Ted Simons: Tonight's edition of Arizona giving and leading looks at the nation's first social service agency designed to help American Indians living in urban areas. Christina Estes reports that the Phoenix Indian center opened downtown in 1947 and while the center has moved to a larger building, its mission remains the same.
Christina Estes: Along Central Avenue north of Indian School Road is a center based on cultural respect.
Woman: We never forget where we come from. So whenever we introduce ourselves, we introduce -- Where we're originally from.
Christina Estes: Deborah brings her son to the Phoenix Indian center for Navajo singing classes.
When I was little I started singing when I was 4 years old.
Christina Estes: He started singing when his grandmother became ill. Four years later he honors her memory by learning more songs.
Woman: This is the chanting part. The real words --
Patti Hibbeler: We were founded in 1947. And really founded during that time of the federal government's policy of Indian relocation. They took native people from reservations, moved them to one of the five relocation cities farthest away, with the thought and the idea they would assimilate, become part of the overall population, and not actually make their way back to the reservation.
Christina Estes: Language barriers, discrimination, and home sickness left many native people struggling. The center offered a place to make cultural connections and help finding jobs.
Patti Hibbeler: When you're on a reservation, you usually know where to get services. It's going to be somewhere around tribal offices. That's where most all of the human services and employment services exist. When you move to Phoenix, it's a little like the big bad wolf. You've got to find it somewhere.
Christina Estes: Work force development remains a heavy focus today because so many people move to Phoenix for jobs. That's what attracted Deborah's family. But she doesn't want the distance to dilute her Navajo roots.
Deborah Nez: I was growing up, and my grandparents and parents always told me, as you grow up, don't matter how old you are, always have a song with you.

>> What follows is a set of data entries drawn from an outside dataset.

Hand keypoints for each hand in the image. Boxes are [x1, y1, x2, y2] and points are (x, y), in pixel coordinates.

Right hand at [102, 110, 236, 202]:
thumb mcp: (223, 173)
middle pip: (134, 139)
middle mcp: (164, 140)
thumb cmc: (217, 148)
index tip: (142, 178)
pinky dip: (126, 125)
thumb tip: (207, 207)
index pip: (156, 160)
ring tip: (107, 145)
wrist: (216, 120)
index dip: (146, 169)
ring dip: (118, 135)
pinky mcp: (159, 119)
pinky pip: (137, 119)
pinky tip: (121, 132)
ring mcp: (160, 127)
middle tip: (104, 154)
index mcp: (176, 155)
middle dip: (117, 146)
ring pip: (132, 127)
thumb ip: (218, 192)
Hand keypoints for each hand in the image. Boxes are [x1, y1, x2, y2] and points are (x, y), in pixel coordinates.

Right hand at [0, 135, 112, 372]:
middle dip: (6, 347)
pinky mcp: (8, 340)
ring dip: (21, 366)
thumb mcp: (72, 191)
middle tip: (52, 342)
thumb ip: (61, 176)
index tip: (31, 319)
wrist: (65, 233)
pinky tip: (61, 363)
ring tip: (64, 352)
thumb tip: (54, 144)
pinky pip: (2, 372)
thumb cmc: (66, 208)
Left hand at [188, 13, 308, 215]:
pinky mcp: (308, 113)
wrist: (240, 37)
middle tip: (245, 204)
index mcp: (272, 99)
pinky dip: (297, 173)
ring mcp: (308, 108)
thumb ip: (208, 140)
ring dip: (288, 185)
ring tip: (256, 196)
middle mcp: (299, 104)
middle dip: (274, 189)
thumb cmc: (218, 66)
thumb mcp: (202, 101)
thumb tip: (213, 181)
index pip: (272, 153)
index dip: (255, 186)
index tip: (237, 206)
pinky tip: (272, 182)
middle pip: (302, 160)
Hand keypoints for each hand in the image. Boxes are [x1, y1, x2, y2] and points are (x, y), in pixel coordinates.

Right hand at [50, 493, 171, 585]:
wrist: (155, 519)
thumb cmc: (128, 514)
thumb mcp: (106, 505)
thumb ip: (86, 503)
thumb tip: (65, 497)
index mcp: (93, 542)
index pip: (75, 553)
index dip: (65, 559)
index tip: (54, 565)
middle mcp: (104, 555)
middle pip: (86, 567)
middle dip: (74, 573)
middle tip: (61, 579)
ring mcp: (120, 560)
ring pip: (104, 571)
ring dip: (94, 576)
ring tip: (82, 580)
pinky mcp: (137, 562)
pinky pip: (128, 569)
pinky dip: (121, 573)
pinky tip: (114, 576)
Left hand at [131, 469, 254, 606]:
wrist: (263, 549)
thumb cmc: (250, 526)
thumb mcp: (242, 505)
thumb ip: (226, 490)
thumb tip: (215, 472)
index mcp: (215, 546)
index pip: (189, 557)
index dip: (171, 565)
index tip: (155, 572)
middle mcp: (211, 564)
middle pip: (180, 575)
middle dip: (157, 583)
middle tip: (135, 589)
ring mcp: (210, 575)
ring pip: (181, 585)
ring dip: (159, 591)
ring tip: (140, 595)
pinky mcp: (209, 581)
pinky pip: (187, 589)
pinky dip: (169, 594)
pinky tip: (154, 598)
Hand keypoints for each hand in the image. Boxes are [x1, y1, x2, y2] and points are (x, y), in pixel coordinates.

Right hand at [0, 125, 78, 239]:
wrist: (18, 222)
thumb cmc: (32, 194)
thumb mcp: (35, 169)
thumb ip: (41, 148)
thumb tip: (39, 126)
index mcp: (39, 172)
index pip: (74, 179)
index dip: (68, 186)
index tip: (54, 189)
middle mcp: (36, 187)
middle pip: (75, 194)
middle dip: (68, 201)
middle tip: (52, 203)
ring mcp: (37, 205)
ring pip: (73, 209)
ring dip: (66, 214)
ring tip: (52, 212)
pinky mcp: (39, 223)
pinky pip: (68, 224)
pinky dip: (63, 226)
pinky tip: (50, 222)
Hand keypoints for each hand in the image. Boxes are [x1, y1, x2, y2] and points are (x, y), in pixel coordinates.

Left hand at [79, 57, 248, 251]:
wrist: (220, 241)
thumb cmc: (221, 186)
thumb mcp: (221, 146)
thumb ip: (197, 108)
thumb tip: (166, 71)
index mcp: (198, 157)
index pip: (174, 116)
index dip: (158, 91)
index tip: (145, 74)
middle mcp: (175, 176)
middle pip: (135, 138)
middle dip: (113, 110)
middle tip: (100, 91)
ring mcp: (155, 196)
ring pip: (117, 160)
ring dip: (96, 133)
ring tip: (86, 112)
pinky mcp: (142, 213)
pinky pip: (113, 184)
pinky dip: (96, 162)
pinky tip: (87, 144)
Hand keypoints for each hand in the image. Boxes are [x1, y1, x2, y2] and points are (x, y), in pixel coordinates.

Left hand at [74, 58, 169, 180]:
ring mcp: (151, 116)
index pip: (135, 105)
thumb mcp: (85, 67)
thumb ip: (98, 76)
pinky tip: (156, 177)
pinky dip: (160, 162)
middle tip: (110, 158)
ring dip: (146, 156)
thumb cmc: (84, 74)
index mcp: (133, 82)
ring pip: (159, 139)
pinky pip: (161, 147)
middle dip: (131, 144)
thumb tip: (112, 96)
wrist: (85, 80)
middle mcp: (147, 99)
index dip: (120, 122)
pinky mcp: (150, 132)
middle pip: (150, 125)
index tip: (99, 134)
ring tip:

Even one song, a prayer, even one word. Say one word and one song, that will protect you from wherever you're going. It's very important, to learn -- To know at least one song.
Christina Estes: The center aims to preserve the past while preparing for the future. The chief operating officer Karen Thorne says more Arizona tribes now offer more career opportunities.
Karen Thorne: There is the need for more skilled and educated people on the reservations to conduct -- Not only the gaming enterprises, but the revenue from gaming that is built and pumped into the various tribal infrastructures, upgrade housing programs, upgrading schools, upgrading their hospital and health care services, the youth services.
Christina Estes: It's one reason Chief Executive Officer Patti Hibbeler says they're investing in young people. The center plans to open its own charter high school within the next three years.
Patti Hibbeler: When you look at the statistics for American Indians in public schools, or education, K-12 education, in Arizona we continue to still have the highest dropout rate. We have the lowest college going rate. What we find with our native population, they get lost in the school system. They get completely lost. Many of our children are I think it's part of our -- Quality of American Indian people, they're not disrespectful, they sit and they're quiet, they'll be in the classroom and they just kind of fall between the cracks. The goal is really to successfully prepare those children for colleges and careers.
Christina Estes: Setting them up for success in the city while upholding the lessons of their ancestors.
Deborah Nez: I look at him, and it really moves me. It makes me proud to see my kids picking something up like that.
Ted Simons: That is it for now. I'm Ted Simons. Thank you so much for joining us. You have a great evening.